Dunia yang bergerak cepat dan penuh konfrontasi berbahaya inilah yang harus dihadapi oleh Bangladesh. Perdana Menteri Sheikh Hasina telah melakukan pekerjaan yang sangat terpuji dalam meningkatkan hubungan kita dengan India, dan pada saat yang sama mengizinkan investasi Tiongkok di sektor-sektor utama. Kebijakan ini sangat memberikan manfaat bagi kami. India, meskipun memiliki permasalahannya sendiri, tidak membiarkan kekuatan asing menentukan hubungannya dengan Tiongkok. Perdagangan bilateral kedua negara tumbuh sebesar 43,3 persen pada tahun 2021, mencapai total USD 125,7 miliar.

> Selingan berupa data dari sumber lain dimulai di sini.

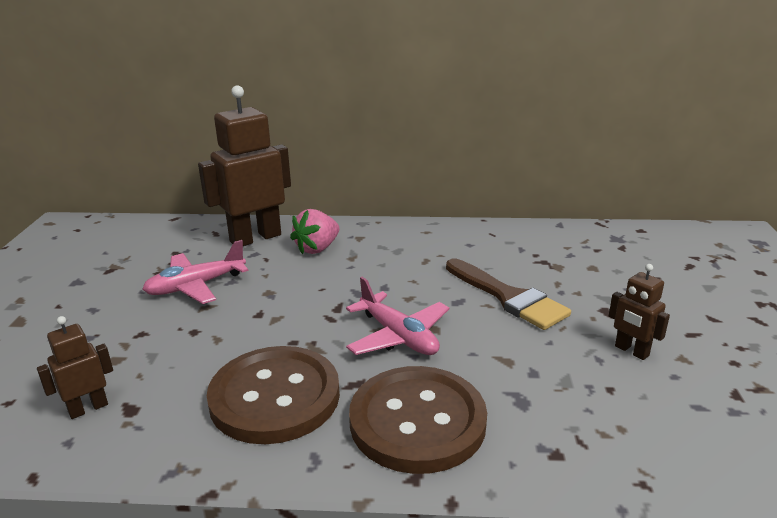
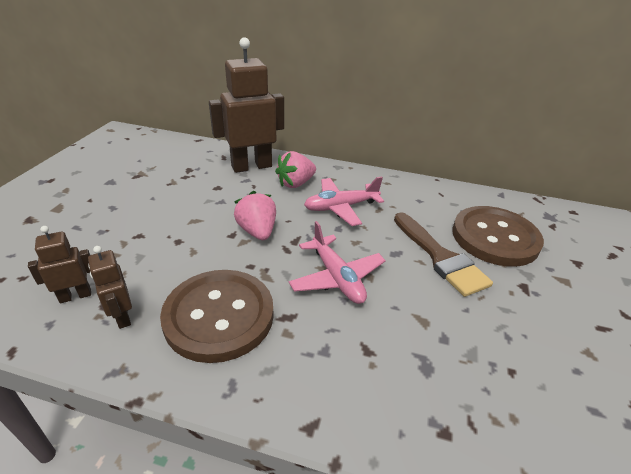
camera: 10 degrees right, 10 degrees up
(196, 286) = (193, 201): pink plane -> pink plane (341, 207)
(288, 305) = (257, 231): none -> pink strawberry
(417, 421) = (329, 367): brown button -> brown button (495, 238)
(631, 351) = (540, 334): brown robot -> brown robot (122, 317)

Bagaimana pun kami melihatnya, strategi Indo-Pasifik yang dilakukan AS mempunyai implikasi besar bagi Asia, Asia Selatan, dan bagi kami di Bangladesh. Kami menyambut baik segala kemungkinan untuk meningkatkan hubungan kami dengan AS, dan kami bertekad untuk menjajaki setiap kemungkinan untuk meningkatkan hubungan bilateral kami ke tingkat yang lebih tinggi. Namun, kita harus sangat sadar akan dampaknya terhadap hubungan kita dengan negara-negara lain di kawasan ini dan sekitarnya. Seperti yang dikatakan perdana menteri kita, “Negara-negara Asia mempunyai tantangan pembangunan yang sama dan harus menghadapinya secara kolektif,” – dan tidak secara terpecah-belah.